__RECORDS FOR THE EXERCISE__
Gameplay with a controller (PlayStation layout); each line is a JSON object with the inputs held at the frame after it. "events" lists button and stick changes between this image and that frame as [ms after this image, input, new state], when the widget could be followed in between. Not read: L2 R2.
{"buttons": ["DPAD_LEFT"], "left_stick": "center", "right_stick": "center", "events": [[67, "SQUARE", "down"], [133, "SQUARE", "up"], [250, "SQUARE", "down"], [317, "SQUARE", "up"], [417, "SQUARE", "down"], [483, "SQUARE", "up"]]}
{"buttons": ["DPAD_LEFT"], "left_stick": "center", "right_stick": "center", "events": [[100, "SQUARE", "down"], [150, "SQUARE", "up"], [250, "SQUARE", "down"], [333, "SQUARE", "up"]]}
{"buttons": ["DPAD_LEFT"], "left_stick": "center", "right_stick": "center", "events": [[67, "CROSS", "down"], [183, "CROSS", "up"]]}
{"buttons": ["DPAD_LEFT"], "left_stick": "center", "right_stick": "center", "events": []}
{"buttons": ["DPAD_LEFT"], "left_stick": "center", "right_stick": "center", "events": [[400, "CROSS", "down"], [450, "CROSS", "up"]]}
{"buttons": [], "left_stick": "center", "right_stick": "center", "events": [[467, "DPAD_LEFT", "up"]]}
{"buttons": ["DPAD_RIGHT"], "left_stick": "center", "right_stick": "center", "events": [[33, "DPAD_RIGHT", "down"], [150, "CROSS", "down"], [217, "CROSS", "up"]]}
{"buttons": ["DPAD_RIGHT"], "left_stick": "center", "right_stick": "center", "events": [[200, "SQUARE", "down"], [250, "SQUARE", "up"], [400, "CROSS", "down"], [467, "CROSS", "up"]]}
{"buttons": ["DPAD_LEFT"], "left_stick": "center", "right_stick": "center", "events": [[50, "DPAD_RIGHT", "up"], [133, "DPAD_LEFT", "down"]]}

__INSTRUCTIONS TO FOLLOW__
Could you transcribe the whole listing above without any edits?

__EXERCISE RESULT__
Gameplay with a controller (PlayStation layout); each line is a JSON object with the inputs held at the frame after it. "events" lists button and stick changes between this image and that frame as [ms after this image, input, new state], when the widget could be followed in between. Not read: L2 R2.
{"buttons": ["DPAD_LEFT"], "left_stick": "center", "right_stick": "center", "events": [[67, "SQUARE", "down"], [133, "SQUARE", "up"], [250, "SQUARE", "down"], [317, "SQUARE", "up"], [417, "SQUARE", "down"], [483, "SQUARE", "up"]]}
{"buttons": ["DPAD_LEFT"], "left_stick": "center", "right_stick": "center", "events": [[100, "SQUARE", "down"], [150, "SQUARE", "up"], [250, "SQUARE", "down"], [333, "SQUARE", "up"]]}
{"buttons": ["DPAD_LEFT"], "left_stick": "center", "right_stick": "center", "events": [[67, "CROSS", "down"], [183, "CROSS", "up"]]}
{"buttons": ["DPAD_LEFT"], "left_stick": "center", "right_stick": "center", "events": []}
{"buttons": ["DPAD_LEFT"], "left_stick": "center", "right_stick": "center", "events": [[400, "CROSS", "down"], [450, "CROSS", "up"]]}
{"buttons": [], "left_stick": "center", "right_stick": "center", "events": [[467, "DPAD_LEFT", "up"]]}
{"buttons": ["DPAD_RIGHT"], "left_stick": "center", "right_stick": "center", "events": [[33, "DPAD_RIGHT", "down"], [150, "CROSS", "down"], [217, "CROSS", "up"]]}
{"buttons": ["DPAD_RIGHT"], "left_stick": "center", "right_stick": "center", "events": [[200, "SQUARE", "down"], [250, "SQUARE", "up"], [400, "CROSS", "down"], [467, "CROSS", "up"]]}
{"buttons": ["DPAD_LEFT"], "left_stick": "center", "right_stick": "center", "events": [[50, "DPAD_RIGHT", "up"], [133, "DPAD_LEFT", "down"]]}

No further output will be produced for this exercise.